Confidential materials related to settlement negotiations shall not be considered
part of the official record and shall not be logged into the commission's
agency information system (AIS). The party submitting confidential materials
for settlement negotiations is responsible for ensuring that the materials
are properly labeled pursuant to subparagraphs (A) and (B) of this paragraph.
Confidential materials that are not properly labeled will not be accepted
by the Mail Room. The Mail Room will ensure that the materials are delivered
to the staff person identified on the label.
(A)
Confidential material related to settlement negotiations
shall be delivered in a sealed envelope identified with a label containing
the information in clauses (i) - (v) of this subparagraph:
(i)
the words "SETTLEMENT NEGOTIATIONS" and "CONFIDENTIAL"
in bold print at least one-half inch in size;
(ii)
the control number;
(iii)
the style of the proceeding;
(iv)
name of submitting party; and
(v)
name of the staff person assigned to the proceeding who
is to receive the confidential material.
(B)
The submitting party's label shall substantially conform
to the following form and shall be securely taped or adhered only to the front
of the confidential envelope:
Figure: 16 TAC §22.71(d)(4)(B)
(5)
In camera
review. One copy
of confidential materials related to
in camera
review shall be delivered to the commission's Mail Room. Confidential materials
related to
in camera
review shall not be considered
part of the official record and shall not be logged into the commission's
agency information system (AIS). The party submitting confidential materials
for
in camera
review is responsible for ensuring
that the materials are properly labeled pursuant to subparagraphs (A) and
(B) of this paragraph. Confidential materials that are not properly labeled
will not be accepted by the Mail Room. The Mail Room will ensure that the
materials are delivered to the administrative law judge or arbitrator assigned
to the proceeding.
(A)
Confidential material related to
in camera
review shall be delivered in a sealed envelope identified
with a label containing the information in clauses (i) - (v) of this subparagraph:
(i)
the words "IN CAMERA REVIEW" and "CONFIDENTIAL" in bold
print at least one-half inch in size;
(ii)
the control number;
(iii)
the style of the proceeding;
(iv)
name of submitting party; and
(v)
name of the administrative law judge or arbitrator assigned
to the proceeding.
(B)
The submitting party's label shall substantially conform
to the following form and shall be securely taped or adhered only to the front
of the confidential envelope:
Figure: 16 TAC §22.71(d)(5)(B)
(6)
Working copies of confidential material shall be maintained,
destroyed, or returned to the providing party pursuant to the individual protective
orders in each proceeding. Record copies of confidential material shall be
maintained or destroyed pursuant to the commission's Records Retention Schedule
as approved by the Texas State Library and Archives Commission.

================================

- CHALLENGE 1: Translate this sentence from the rules on confidential materials above into Spanish: "Confidential materials that are not properly labeled will not be accepted by the Mail Room."
- CHALLENGE 2: Retype part of the rules on confidential materials above, beginning at the words "name of the staff" and stopping after the words "16 TAC §22.71(d)(4)(B)".

- MATERIAL:
================================

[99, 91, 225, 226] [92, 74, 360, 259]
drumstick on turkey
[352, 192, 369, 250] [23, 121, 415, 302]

================================

- FINAL RESULT 1: Los materiales confidenciales que no estén debidamente etiquetados no serán aceptados por la Sala de Correo.

- FINAL RESULT 2:
name of the staff person assigned to the proceeding who
is to receive the confidential material.
(B)
The submitting party's label shall substantially conform
to the following form and shall be securely taped or adhered only to the front
of the confidential envelope:
Figure: 16 TAC §22.71(d)(4)(B)